_Exercício 1_
No texto sobre educação e professores, a partir de que ano se deu uma grande progressão na carreira dos professores?
_Exercício 2_
Continue o texto sobre educação e professores a partir da sua última frase.

_Documento de origem_
.....
Sobre educação, assumiu as debilidades apontadas no mais recente relatório
PISA, mas justifica com a pandemia. “Tivemos
uma geração fortemente afetada pela covid”, apontou, mas sem esquecer
outro dado do relatório de que se orgulha: “Em Portugal, ninguém deixou de ir à
escola por carência de alimentação.” Isso também justifica a grande diminuição
de abandono escolar. E sublinhou ter assegurado o tempo de serviço dos
professores, o que permitiu uma grande progressão, sobretudo a partir de 2018,
quando o governo PS descongelou a carreira. E disse acreditar que, pelo menos
80% dos professores, já progrediu.
Para o chefe do governo, o tema
da recuperação é “catalisador de muita frustração acumulada”. Muitos professores
começaram a carreira com a perspetiva de reforma aos 55 anos e hoje têm a idade
de reforma de todos os trabalhadores. O PM acusa os sindicatos de se terem
“acantonado” na recuperação do tempo de serviço e diz que fez tudo o que achava
que devia ser feito. Porém, tem vários camaradas, agora, com ideias diferentes.
Assim, Pedro Nuno Santos promete, na moção ao congresso, a recuperação de tempo
de serviço a todos os funcionários públicos.
.....
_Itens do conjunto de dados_
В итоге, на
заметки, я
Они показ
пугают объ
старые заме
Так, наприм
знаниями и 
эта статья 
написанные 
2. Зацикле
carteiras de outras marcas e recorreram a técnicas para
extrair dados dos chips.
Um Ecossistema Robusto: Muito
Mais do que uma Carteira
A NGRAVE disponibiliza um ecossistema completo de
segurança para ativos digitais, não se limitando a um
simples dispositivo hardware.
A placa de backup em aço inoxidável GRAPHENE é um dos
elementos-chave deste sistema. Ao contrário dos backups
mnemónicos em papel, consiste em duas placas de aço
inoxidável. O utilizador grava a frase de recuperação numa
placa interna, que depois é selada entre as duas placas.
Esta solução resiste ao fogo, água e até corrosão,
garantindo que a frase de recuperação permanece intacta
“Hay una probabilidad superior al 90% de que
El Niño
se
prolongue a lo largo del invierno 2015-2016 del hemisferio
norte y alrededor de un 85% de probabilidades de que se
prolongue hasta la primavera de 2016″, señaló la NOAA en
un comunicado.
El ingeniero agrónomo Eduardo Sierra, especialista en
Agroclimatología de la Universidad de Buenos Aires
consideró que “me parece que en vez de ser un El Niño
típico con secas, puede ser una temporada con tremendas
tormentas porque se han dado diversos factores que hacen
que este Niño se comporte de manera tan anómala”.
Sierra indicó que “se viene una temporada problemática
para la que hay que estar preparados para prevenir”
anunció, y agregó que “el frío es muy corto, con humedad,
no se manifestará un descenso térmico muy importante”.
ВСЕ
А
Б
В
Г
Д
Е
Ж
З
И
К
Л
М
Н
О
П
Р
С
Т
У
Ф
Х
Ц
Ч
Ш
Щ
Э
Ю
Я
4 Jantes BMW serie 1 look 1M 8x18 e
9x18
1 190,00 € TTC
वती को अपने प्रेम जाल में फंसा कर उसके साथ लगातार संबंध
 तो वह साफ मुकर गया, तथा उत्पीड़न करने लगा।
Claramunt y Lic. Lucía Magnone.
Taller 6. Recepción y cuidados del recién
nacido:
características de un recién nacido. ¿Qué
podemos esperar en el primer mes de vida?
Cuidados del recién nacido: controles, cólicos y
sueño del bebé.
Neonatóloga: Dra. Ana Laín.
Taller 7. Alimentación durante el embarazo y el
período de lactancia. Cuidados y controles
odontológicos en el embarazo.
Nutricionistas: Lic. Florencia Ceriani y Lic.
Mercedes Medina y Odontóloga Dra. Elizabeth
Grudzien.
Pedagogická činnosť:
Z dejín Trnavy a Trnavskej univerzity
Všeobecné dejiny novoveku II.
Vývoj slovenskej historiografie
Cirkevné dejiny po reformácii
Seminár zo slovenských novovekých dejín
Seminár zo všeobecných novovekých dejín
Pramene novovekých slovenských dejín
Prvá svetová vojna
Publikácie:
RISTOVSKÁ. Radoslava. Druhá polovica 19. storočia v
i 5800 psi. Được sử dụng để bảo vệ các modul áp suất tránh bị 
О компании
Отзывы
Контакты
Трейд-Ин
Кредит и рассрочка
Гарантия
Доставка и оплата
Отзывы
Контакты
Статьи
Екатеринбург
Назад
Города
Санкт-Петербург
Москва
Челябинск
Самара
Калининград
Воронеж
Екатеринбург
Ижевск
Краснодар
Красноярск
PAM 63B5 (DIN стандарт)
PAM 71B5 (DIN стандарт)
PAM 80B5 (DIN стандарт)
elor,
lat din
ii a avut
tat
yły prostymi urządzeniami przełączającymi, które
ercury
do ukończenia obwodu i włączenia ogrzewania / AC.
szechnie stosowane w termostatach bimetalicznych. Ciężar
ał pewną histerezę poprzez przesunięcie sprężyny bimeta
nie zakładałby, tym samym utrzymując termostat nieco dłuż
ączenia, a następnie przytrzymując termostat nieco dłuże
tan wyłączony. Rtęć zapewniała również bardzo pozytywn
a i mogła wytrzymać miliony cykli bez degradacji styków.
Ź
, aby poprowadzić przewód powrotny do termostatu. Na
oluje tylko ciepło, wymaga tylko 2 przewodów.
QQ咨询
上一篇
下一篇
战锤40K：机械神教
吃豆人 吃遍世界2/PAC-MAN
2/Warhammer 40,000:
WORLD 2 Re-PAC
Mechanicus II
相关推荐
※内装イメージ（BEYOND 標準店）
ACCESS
.....
_Resposta 1_
A partir de 2018, quando o governo PS descongelou a carreira.

_Resposta 2_
Questionado sobre o crescimento económico nos últimos
anos, e a comparação com outros países, o PM diz que tudo depende do prisma da
comparação. “Quem quer ganhar uma maratona tem de olhar para quem vai à frente
a chegar à meta”, vincou, referindo que, nos últimos oito anos Portugal teve
sempre um crescimento acima da média europeia, exceto em 2020, e que Portugal
cresceu “10 vezes mais” entre 2016 e 2023 “do que na média dos 15 anos
anteriores”. E tudo, com regras orçamentais apertadas e com Portugal a sair do
Procedimento por Défice Excessivo. “A redução da dívida é fundamental, não para
sermos bons alunos, mas para podermos pôr esse dinheiro em cima do Serviço
Nacional de Saúde (SNS), por exemplo”, apontou, comentando: “A maior derrota que a direita teve – e, por isso, nunca
conseguiram apresentar alternativa credível – foi esta: nós conseguimos fazer o
que eles sonhavam fazer, pôr finanças na ordem, mas sem cortar salários,
aumentando salários, sem cortar pensões, mas aumentando e ir aumentando o
investimento público.” E prosseguiu: “E, se há algo de que me orgulho é que
entrego o país com mais liberdade de escolha. O que querem fazer com o
excedente? Aumentar salários? Aumentar investimento? Fazer fundo de reserva
para o futuro?”
Ter mudado o paradigma na economia é um dos orgulhos do PM: o salário mínimo aumentou mais
de 70% nos seus anos de governação. “Mudámos o paradigma” na economia, disse o
chefe do governo, que também garante ter identificado o problema com os jovens
e estar a levar a cabo medidas para melhorar o seu rendimento. Por sua vez, “as
empresas têm também de ser competitivas na contratação”, disse o PM, para quem
“os jovens hoje querem viver de uma forma diferente”. “Não estão disponíveis
para trabalhar como nós trabalhámos e isso é uma evolução”, crê António Costa,
pondo na pandemia o início desta mudança de opção de vida.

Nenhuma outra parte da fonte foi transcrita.